▶ **Problem**:
Please rewrite everything from the line containing "Are the bars horizontal?" down to the line containing "How many groups of bars are there?", swapping "slices" for "wedges" and leaving the rest untouched.
----- Dataset content -----
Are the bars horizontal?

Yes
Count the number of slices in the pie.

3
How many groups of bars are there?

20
-----
----- Dataset content -----
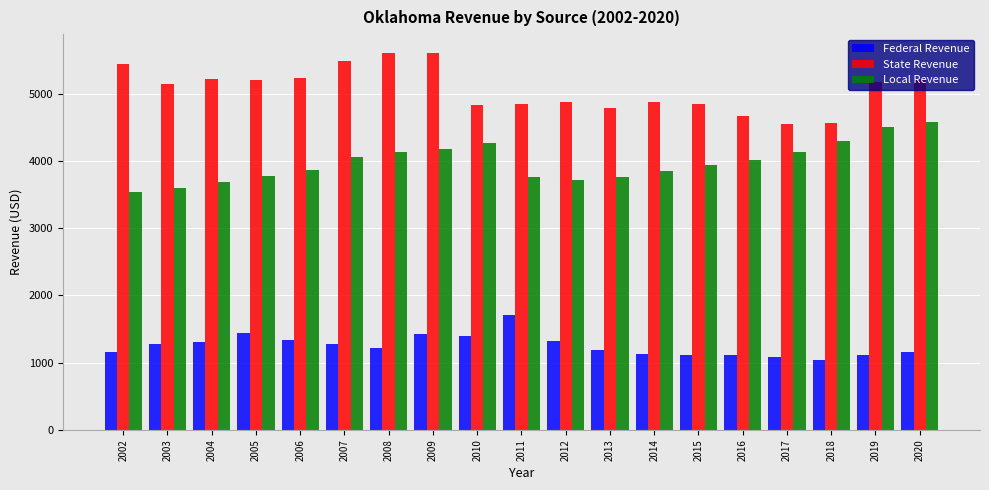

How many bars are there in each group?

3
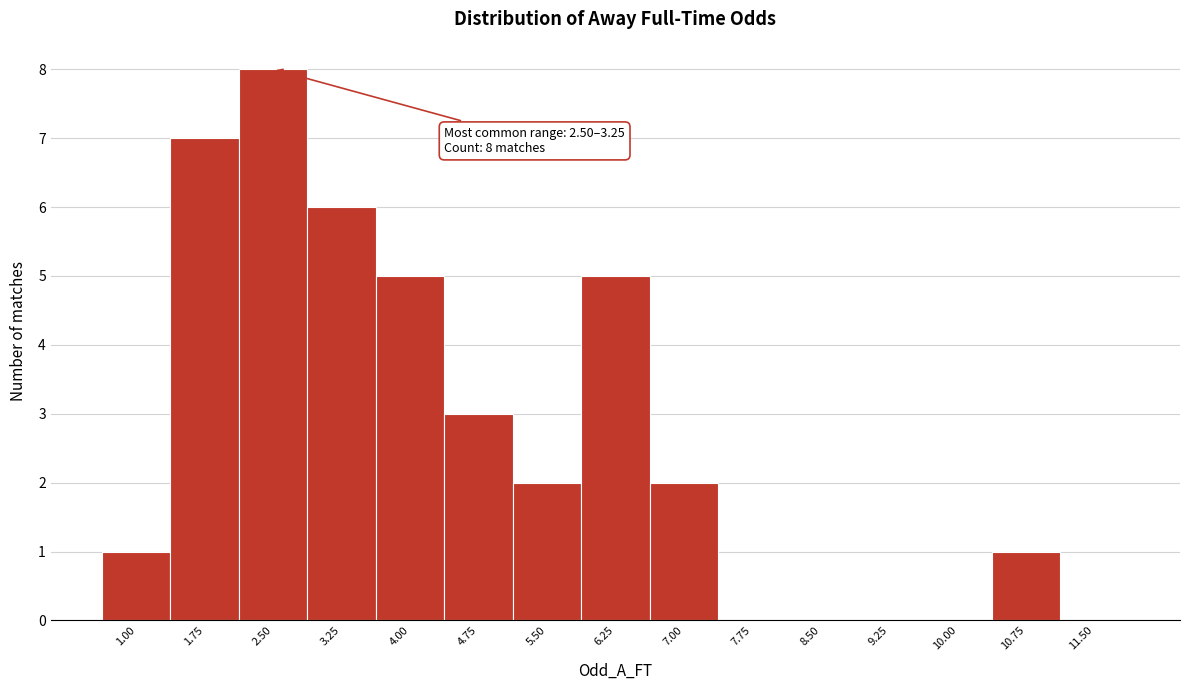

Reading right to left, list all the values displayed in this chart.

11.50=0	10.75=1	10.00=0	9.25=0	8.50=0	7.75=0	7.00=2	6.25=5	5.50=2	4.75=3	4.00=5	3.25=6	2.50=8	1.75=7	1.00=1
-----
▶ **Solution to this task**:
Are the bars horizontal?

Yes
Count the number of wedges in the pie.

3
How many groups of bars are there?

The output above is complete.